Нового Времени не было. Эссе по симметричной антропологии | страница 48



Итак, одно из двух: либо сети, которые мы развернули, не существуют на самом деле и критика имеет все основания считать исследования науки маргинальными или разделить их на три различные совокупности — факты, власть, дискурс, либо сети таковы, какими мы их описали, и они подрывают границы великих феодальных владений критики, не будучи ни объективными, ни социальными, ни простым порождением дискурса, но являясь одновременно и реальными, и коллективными, и дискурсивными. Либо это мы должны исчезнуть — мы, приносящие дурные вести, — либо это сама критика должна оказаться в кризисе из-за этих сетей, о которые она ломает себе зубы. Научные факты конструируются, но они не могут быть сведены к социальному измерению, поскольку последнее само наполнено предметами, мобилизованными для его постройки. Агент этой двойной конструкции возникает из совокупности практик, которую понятие «деконструкция» схватывает настолько плохо, насколько это только возможно сделать. Озоновая дыра слишком социальна и слишком часто выступает предметом обсуждений, чтобы представлять из себя нечто в самом деле относящееся к природе; стратегия фирм и государственных руководителей слишком наполнена химическими реакциями, чтобы быть сведенной только к власти и к интересам; дискурс экосферы слишком реален и слишком социален, чтобы быть сведенным только к эффектам смысла. Наша ли это вина, что сети являются одновременно реальными, как природа, разворачиваемыми, как дискурс, коллективными, как общество? Должны ли мы следовать логике этих сетей и отказаться от ресурсов критики или отказаться от сетей и присоединиться к здравому смыслу трех критических дисциплин?
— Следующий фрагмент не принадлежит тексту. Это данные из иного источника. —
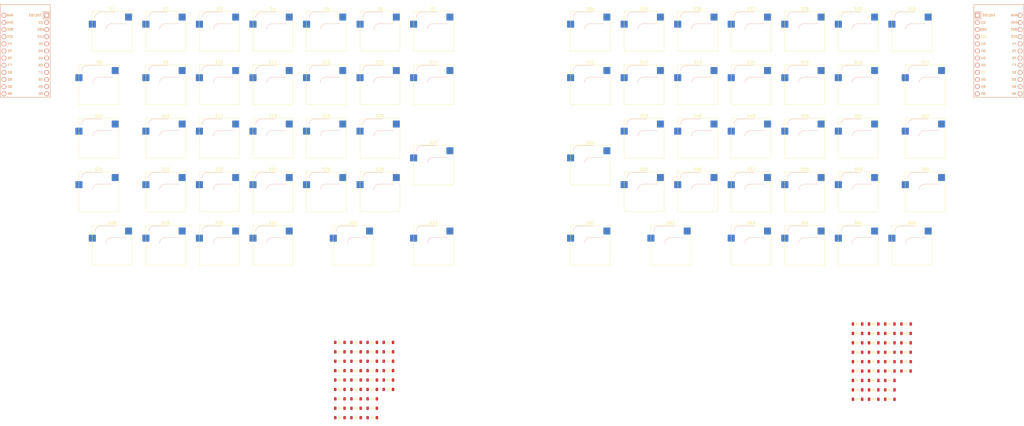
<source format=kicad_pcb>
(kicad_pcb
	(version 20241229)
	(generator "pcbnew")
	(generator_version "9.0")
	(general
		(thickness 1.6)
		(legacy_teardrops no)
	)
	(paper "A3")
	(layers
		(0 "F.Cu" signal)
		(2 "B.Cu" signal)
		(9 "F.Adhes" user "F.Adhesive")
		(11 "B.Adhes" user "B.Adhesive")
		(13 "F.Paste" user)
		(15 "B.Paste" user)
		(5 "F.SilkS" user "F.Silkscreen")
		(7 "B.SilkS" user "B.Silkscreen")
		(1 "F.Mask" user)
		(3 "B.Mask" user)
		(17 "Dwgs.User" user "User.Drawings")
		(19 "Cmts.User" user "User.Comments")
		(21 "Eco1.User" user "User.Eco1")
		(23 "Eco2.User" user "User.Eco2")
		(25 "Edge.Cuts" user)
		(27 "Margin" user)
		(31 "F.CrtYd" user "F.Courtyard")
		(29 "B.CrtYd" user "B.Courtyard")
		(35 "F.Fab" user)
		(33 "B.Fab" user)
		(39 "User.1" user)
		(41 "User.2" user)
		(43 "User.3" user)
		(45 "User.4" user)
	)
	(setup
		(pad_to_mask_clearance 0)
		(allow_soldermask_bridges_in_footprints no)
		(tenting front back)
		(pcbplotparams
			(layerselection 0x00000000_00000000_55555555_5755f5ff)
			(plot_on_all_layers_selection 0x00000000_00000000_00000000_00000000)
			(disableapertmacros no)
			(usegerberextensions no)
			(usegerberattributes yes)
			(usegerberadvancedattributes yes)
			(creategerberjobfile yes)
			(dashed_line_dash_ratio 12.000000)
			(dashed_line_gap_ratio 3.000000)
			(svgprecision 4)
			(plotframeref no)
			(mode 1)
			(useauxorigin no)
			(hpglpennumber 1)
			(hpglpenspeed 20)
			(hpglpendiameter 15.000000)
			(pdf_front_fp_property_popups yes)
			(pdf_back_fp_property_popups yes)
			(pdf_metadata yes)
			(pdf_single_document no)
			(dxfpolygonmode yes)
			(dxfimperialunits yes)
			(dxfusepcbnewfont yes)
			(psnegative no)
			(psa4output no)
			(plot_black_and_white yes)
			(sketchpadsonfab no)
			(plotpadnumbers no)
			(hidednponfab no)
			(sketchdnponfab yes)
			(crossoutdnponfab yes)
			(subtractmaskfromsilk no)
			(outputformat 1)
			(mirror no)
			(drillshape 1)
			(scaleselection 1)
			(outputdirectory "")
		)
	)
	(net 0 "")
	(net 1 "/Oath-66-Duo-Left/Row 0")
	(net 2 "Net-(D1-A)")
	(net 3 "Net-(D2-A)")
	(net 4 "Net-(D3-A)")
	(net 5 "Net-(D4-A)")
	(net 6 "Net-(D5-A)")
	(net 7 "Net-(D6-A)")
	(net 8 "Net-(D7-A)")
	(net 9 "/Oath-66-Duo-Left/Row 1")
	(net 10 "Net-(D8-A)")
	(net 11 "Net-(D9-A)")
	(net 12 "Net-(D10-A)")
	(net 13 "Net-(D11-A)")
	(net 14 "Net-(D12-A)")
	(net 15 "Net-(D13-A)")
	(net 16 "Net-(D14-A)")
	(net 17 "Net-(D15-A)")
	(net 18 "/Oath-66-Duo-Left/Row 2")
	(net 19 "Net-(D16-A)")
	(net 20 "Net-(D17-A)")
	(net 21 "Net-(D18-A)")
	(net 22 "Net-(D19-A)")
	(net 23 "Net-(D20-A)")
	(net 24 "/Oath-66-Duo-Left/Row 3")
	(net 25 "Net-(D21-A)")
	(net 26 "Net-(D22-A)")
	(net 27 "Net-(D23-A)")
	(net 28 "Net-(D24-A)")
	(net 29 "Net-(D25-A)")
	(net 30 "Net-(D26-A)")
	(net 31 "Net-(D27-A)")
	(net 32 "Net-(D28-A)")
	(net 33 "/Oath-66-Duo-Left/Row 4")
	(net 34 "Net-(D29-A)")
	(net 35 "Net-(D30-A)")
	(net 36 "Net-(D31-A)")
	(net 37 "Net-(D32-A)")
	(net 38 "Net-(D33-A)")
	(net 39 "Net-(D34-A)")
	(net 40 "/Oath-66-Duo-Right/Row 0")
	(net 41 "Net-(D35-A)")
	(net 42 "Net-(D36-A)")
	(net 43 "Net-(D37-A)")
	(net 44 "Net-(D38-A)")
	(net 45 "Net-(D39-A)")
	(net 46 "Net-(D40-A)")
	(net 47 "/Oath-66-Duo-Right/Row 1")
	(net 48 "Net-(D41-A)")
	(net 49 "Net-(D42-A)")
	(net 50 "Net-(D43-A)")
	(net 51 "Net-(D44-A)")
	(net 52 "Net-(D45-A)")
	(net 53 "Net-(D46-A)")
	(net 54 "Net-(D47-A)")
	(net 55 "Net-(D48-A)")
	(net 56 "Net-(D49-A)")
	(net 57 "Net-(D50-A)")
	(net 58 "Net-(D51-A)")
	(net 59 "Net-(D52-A)")
	(net 60 "Net-(D53-A)")
	(net 61 "/Oath-66-Duo-Right/Row 3")
	(net 62 "Net-(D54-A)")
	(net 63 "Net-(D55-A)")
	(net 64 "Net-(D56-A)")
	(net 65 "Net-(D57-A)")
	(net 66 "Net-(D58-A)")
	(net 67 "Net-(D59-A)")
	(net 68 "Net-(D60-A)")
	(net 69 "/Oath-66-Duo-Right/Row 4")
	(net 70 "Net-(D61-A)")
	(net 71 "Net-(D62-A)")
	(net 72 "Net-(D63-A)")
	(net 73 "Net-(D64-A)")
	(net 74 "Net-(D65-A)")
	(net 75 "Net-(D66-A)")
	(net 76 "/Oath-66-Duo-Left/Col 0")
	(net 77 "/Oath-66-Duo-Left/Col 1")
	(net 78 "/Oath-66-Duo-Left/Col 2")
	(net 79 "/Oath-66-Duo-Left/Col 3")
	(net 80 "/Oath-66-Duo-Left/Col 4")
	(net 81 "/Oath-66-Duo-Left/Col 5")
	(net 82 "/Oath-66-Duo-Left/Col 6")
	(net 83 "/Oath-66-Duo-Right/Col 0")
	(net 84 "/Oath-66-Duo-Right/Col 1")
	(net 85 "/Oath-66-Duo-Right/Col 2")
	(net 86 "/Oath-66-Duo-Right/Col 3")
	(net 87 "/Oath-66-Duo-Right/Col 4")
	(net 88 "/Oath-66-Duo-Right/Col 5")
	(net 89 "/Oath-66-Duo-Right/Col 6")
	(net 90 "unconnected-(U1-A0{slash}PF7-Pad17)")
	(net 91 "unconnected-(U1-GND-Pad23)")
	(net 92 "unconnected-(U1-RAW-Pad24)")
	(net 93 "unconnected-(U1-RST-Pad22)")
	(net 94 "unconnected-(U1-TX0{slash}PD3-Pad1)")
	(net 95 "unconnected-(U1-GND-Pad3)")
	(net 96 "unconnected-(U1-A1{slash}PF6-Pad18)")
	(net 97 "unconnected-(U1-A2{slash}PF5-Pad19)")
	(net 98 "unconnected-(U1-A3{slash}PF4-Pad20)")
	(net 99 "unconnected-(U1-RX1{slash}PD2-Pad2)")
	(net 100 "unconnected-(U1-GND-Pad4)")
	(net 101 "unconnected-(U1-VCC-Pad21)")
	(net 102 "unconnected-(U2-RST-Pad22)")
	(net 103 "unconnected-(U2-TX0{slash}PD3-Pad1)")
	(net 104 "unconnected-(U2-A1{slash}PF6-Pad18)")
	(net 105 "unconnected-(U2-VCC-Pad21)")
	(net 106 "unconnected-(U2-A0{slash}PF7-Pad17)")
	(net 107 "unconnected-(U2-RAW-Pad24)")
	(net 108 "unconnected-(U2-RX1{slash}PD2-Pad2)")
	(net 109 "unconnected-(U2-GND-Pad23)")
	(net 110 "unconnected-(U2-A3{slash}PF4-Pad20)")
	(net 111 "unconnected-(U2-GND-Pad4)")
	(net 112 "unconnected-(U2-A2{slash}PF5-Pad19)")
	(net 113 "unconnected-(U2-GND-Pad3)")
	(footprint "ScottoKeebs_Components:Diode_SOD-123" (layer "F.Cu") (at 145.189102 152.248482))
	(footprint "ScottoKeebs_Hotswap:Hotswap_MX_1.00u" (layer "F.Cu") (at 304.8 38.1))
	(footprint "ScottoKeebs_Components:Diode_SOD-123" (layer "F.Cu") (at 335.09375 169.15))
	(footprint "ScottoKeebs_Hotswap:Hotswap_MX_1.00u" (layer "F.Cu") (at 96.55175 95.25))
	(footprint "ScottoKeebs_Components:Diode_SOD-123" (layer "F.Cu") (at 145.189102 172.348482))
	(footprint "ScottoKeebs_Components:Diode_SOD-123" (layer "F.Cu") (at 145.189102 148.898482))
	(footprint "ScottoKeebs_Components:Diode_SOD-123" (layer "F.Cu") (at 335.09375 159.1))
	(footprint "ScottoKeebs_Hotswap:Hotswap_MX_1.00u" (layer "F.Cu") (at 285.75 38.1))
	(footprint "ScottoKeebs_Components:Diode_SOD-123" (layer "F.Cu") (at 335.09375 152.4))
	(footprint "ScottoKeebs_Hotswap:Hotswap_MX_1.00u" (layer "F.Cu") (at 323.85 114.3))
	(footprint "ScottoKeebs_Hotswap:Hotswap_MX_1.00u" (layer "F.Cu") (at 96.55175 76.2))
	(footprint "ScottoKeebs_Components:Diode_SOD-123" (layer "F.Cu") (at 323.59375 142.35))
	(footprint "ScottoKeebs_Components:Diode_SOD-123" (layer "F.Cu") (at 335.09375 162.45))
	(footprint "ScottoKeebs_Components:Diode_SOD-123" (layer "F.Cu") (at 139.439102 168.998482))
	(footprint "ScottoKeebs_Components:Diode_SOD-123" (layer "F.Cu") (at 335.09375 145.7))
	(footprint "ScottoKeebs_Components:Diode_SOD-123" (layer "F.Cu") (at 139.439102 155.598482))
	(footprint "ScottoKeebs_Components:Diode_SOD-123" (layer "F.Cu") (at 329.34375 152.4))
	(footprint "ScottoKeebs_Hotswap:Hotswap_MX_1.00u" (layer "F.Cu") (at 323.85 57.15))
	(footprint "ScottoKeebs_Components:Diode_SOD-123" (layer "F.Cu") (at 156.689102 148.898482))
	(footprint "ScottoKeebs_Components:Diode_SOD-123" (layer "F.Cu") (at 335.09375 142.35))
	(footprint "ScottoKeebs_Hotswap:Hotswap_MX_1.00u" (layer "F.Cu") (at 134.65175 95.25))
	(footprint "ScottoKeebs_Hotswap:Hotswap_MX_1.00u" (layer "F.Cu") (at 285.75 95.25))
	(footprint "ScottoKeebs_Components:Diode_SOD-123"
		(layer "F.Cu")
		(uuid "278b5d2a-784d-47ae-9f58-195b1083b935")
		(at 150.939102 162.298482)
		(descr "SOD-123")
		(tags "SOD-123")
		(property "Reference" "D23"
			(at 0 -2 0)
			(layer "F.SilkS")
			(hide yes)
			(uuid "14f34222-4276-4fe9-8638-8af6b6e3f5b3")
			(effects
				(font
					(size 1 1)
					(thickness 0.15)
				)
			)
		)
		(property "Value" "Diode"
			(at 0 2.1 0)
			(layer "F.Fab")
			(uuid "2f7ac460-0d79-42cc-b378-f2bb51a7bdcf")
			(effects
				(font
					(size 1 1)
					(thickness 0.15)
				)
			)
		)
		(property "Datasheet" ""
			(at 0 0 0)
			(unlocked yes)
			(layer "F.Fab")
			(hide yes)
			(uuid "d5b1774b-4af5-41bc-9e3c-c69504aacc30")
			(effects
				(font
					(size 1.27 1.27)
					(thickness 0.15)
				)
			)
		)
		(property "Description" "1N4148 (DO-35) or 1N4148W (SOD-123)"
			(at 0 0 0)
			(unlocked yes)
			(layer "F.Fab")
			(hide yes)
			(uuid "aff3ed2c-70bd-44a8-be91-ffe3a97f171c")
			(effects
				(font
					(size 1.27 1.27)
					(thickness 0.15)
				)
			)
		)
		(property "Sim.Device" "D"
			(at 0 0 0)
			(unlocked yes)
			(layer "F.Fab")
			(hide yes)
			(uuid "b799028a-cd56-4685-9b9e-afb58e7ffd63")
			(effects
				(font
					(size 1 1)
					(thickness 0.15)
				)
			)
		)
		(property "Sim.Pins" "1=K 2=A"
			(at 0 0 0)
			(unlocked yes)
			(layer "F.Fab")
			(hide yes)
			(uuid "4210e23d-0dcf-4f27-aeb4-595e0e5c2c4e")
			(effects
				(font
					(size 1 1)
					(thickness 0.15)
				)
			)
		)
		(property ki_fp_filters "D*DO?35*")
		(path "/dc66a3f1-360c-49e0-a707-da2ad99d4a23/46c25252-7a34-4688-9342-2b2d8e847816")
		(sheetname "/Oath-66-Duo-Left/")
		(sheetfile "Oath-66-Duo-Left.kicad_sch")
		(attr smd)
		(fp_line
			(start -0.75 0)
			(end -0.35 0)
			(stroke
				(width 0.15)
				(type solid)
			)
			(layer "F.SilkS")
			(uuid "6a8870f9-b4e1-42b6-b7bb-8cc12d4df718")
		)
		(fp_line
			(start -0.35 0)
			(end -0.35 -0.55)
			(stroke
				(width 0.15)
				(type solid)
			)
			(layer "F.SilkS")
			(uuid "9cf6d386-1451-473d-9ef3-4a6937a1a64c")
		)
		(fp_line
			(start -0.35 0)
			(end -0.35 0.55)
			(stroke
				(width 0.15)
				(type solid)
			)
			(layer "F.SilkS")
			(uuid "1d333f55-5de5-4105-8293-be91bd7372ed")
		)
		(fp_line
			(start -0.35 0)
			(end 0.25 -0.4)
			(stroke
				(width 0.15)
				(type solid)
			)
			(layer "F.SilkS")
			(uuid "912af532-f6a8-4928-b2c4-88c72b08ea14")
		)
		(fp_line
			(start 0.25 -0.4)
			(end 0.25 0.4)
			(stroke
				(width 0.15)
				(type solid)
			)
			(layer "F.SilkS")
			(uuid "3eeab96c-5d0b-4a28-90d2-75b8351e6175")
		)
		(fp_line
			(start 0.25 0)
			(end 0.75 0)
			(stroke
				(width 0.15)
				(type solid)
			)
			(layer "F.SilkS")
			(uuid "8139f7af-95cb-45c3-84ba-f3da06e07932")
		)
		(fp_line
			(start 0.25 0.4)
			(end -0.35 0)
			(stroke
				(width 0.15)
				(type solid)
			)
			(layer "F.SilkS")
			(uuid "494e2c60-a723-42e6-850f-da4478ecd01f")
		)
		(fp_line
			(start -2.35 -1.15)
			(end -2.35 1.15)
			(stroke
				(width 0.05)
				(type solid)
			)
			(layer "F.CrtYd")
			(uuid "ebe7327a-4c52-4df7-b27d-cad28947ddbe")
		)
		(fp_line
			(start -2.35 -1.15)
			(end 2.35 -1.15)
			(stroke
				(width 0.05)
				(type solid)
			)
			(layer "F.CrtYd")
			(uuid "f9efe593-df4f-47fc-b907-c9e8aedcf949")
		)
		(fp_line
			(start 2.35 -1.15)
			(end 2.35 1.15)
			(stroke
				(width 0.05)
				(type solid)
			)
			(layer "F.CrtYd")
			(uuid "542adf96-ab2a-4452-b95f-07a84dc393a0")
		)
		(fp_line
			(start 2.35 1.15)
			(end -2.35 1.15)
			(stroke
				(width 0.05)
				(type solid)
			)
			(layer "F.CrtYd")
			(uuid "7283fb89-42d1-4efa-8787-37b5187c2310")
		)
		(fp_line
			(start -1.4 -0.9)
			(end 1.4 -0.9)
			(stroke
				(width 0.1)
				(type solid)
			)
			(layer "F.Fab")
			(uuid "d84f3fcd-e7ec-4f7e-b0d3-e0ca81d4dfa8")
		)
		(fp_line
			(start -1.4 0.9)
			(end -1.4 -0.9)
			(stroke
				(width 0.1)
				(type solid)
			)
			(layer "F.Fab")
			(uuid "a14c1776-ad77-47e8-95fd-cd7b0dd5a3ee")
		)
		(fp_line
			(start -0.75 0)
			(end -0.35 0)
			(stroke
				(width 0.1)
				(type solid)
			)
			(layer "F.Fab")
			(uuid "0c628731-55b6-453b-9330-586ef675a6ef")
		)
		(fp_line
			(start -0.35 0)
			(end -0.35 -0.55)
			(stroke
				(width 0.1)
				(type solid)
			)
			(layer "F.Fab")
			(uuid "d4f6d938-9857-44fa-b786-0ce5e64e17ef")
		)
		(fp_line
			(start -0.35 0)
			(end -0.35 0.55)
			(stroke
				(width 0.1)
				(type solid)
			)
			(layer "F.Fab")
			(uuid "61795afa-c700-430e-bf4c-b3959066da2b")
		)
		(fp_line
			(start -0.35 0)
			(end 0.25 -0.4)
			(stroke
				(width 0.1)
				(type solid)
			)
			(layer "F.Fab")
			(uuid "f630b621-ad77-4eee-bd4d-537c9a1d700b")
		)
		(fp_line
			(start 0.25 -0.4)
			(end 0.25 0.4)
			(stroke
				(width 0.1)
				(type solid)
			)
			(layer "F.Fab")
			(uuid "acfbf1ac-7034-40c7-a099-b443c68696cc")
		)
		(fp_line
			(start 0.25 0)
			(end 0.75 0)
			(stroke
				(width 0.1)
				(type solid)
			)
			(layer "F.Fab")
			(uuid "9891733b-17e6-4fc8-a64e-5832905a4765")
		)
		(fp_line
			(start 0.25 0.4)
			(end -0.35 0)
			(stroke
				(width 0.1)
				(type solid)
			)
			(layer "F.Fab")
			(uuid "d1646d62-3592-47b8-a6de-a3da51e872f6")
		)
		(fp_line
			(start 1.4 -0.9)
			(end 1.4 0.9)
			(stroke
				(width 0.1)
				(type solid)
			)
			(layer "F.Fab")
			(uuid "cd0002d9-6408-4238-bd17-c84c2773e42c")
		)
		(fp_line
			(start 1.4 0.9)
			(end -1.4 0.9)
			(stroke
				(width 0.1)
				(type solid)
			)
			(layer "
... [1096662 chars truncated]
</source>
Наши бедные сети напоминают курдов, поделенных между иранцами, иракцами и турками, курдов, которые, когда наступает ночь, переходят границы, сочетаются друг с другом брачными узами и грезят об общей родине, которую надо отвоевать у трех стран, разделивших ее между собой.

Эта дилемма была бы неразрешимой, если бы антропология уже давно не приучила нас рассматривать — без всяких кризисов и без всякой критики — ткань «природа — культура», в которой отсутствуют какие бы то ни было швы. Даже наиболее рационалистически мыслящий этнограф, оказавшись за тридевять земель, вполне способен объединить в одной и той же монографии мифы, этнонауку, генеалогии, политические формы, техники, религии, эпосы и обряды тех народов, которые он изучает. Отправьте его к арапешам или ашуарам, корейцам или китайцам — и вы получите один-единственный нарратив, связывающий в одно целое небеса, предков, форму жилища, культивирование иньяма, маниоки или риса, обряды инициации, формы правления и космологии. У антропологов нет ни одного элемента, который не был бы одновременно реальным, социальным и рассказанным.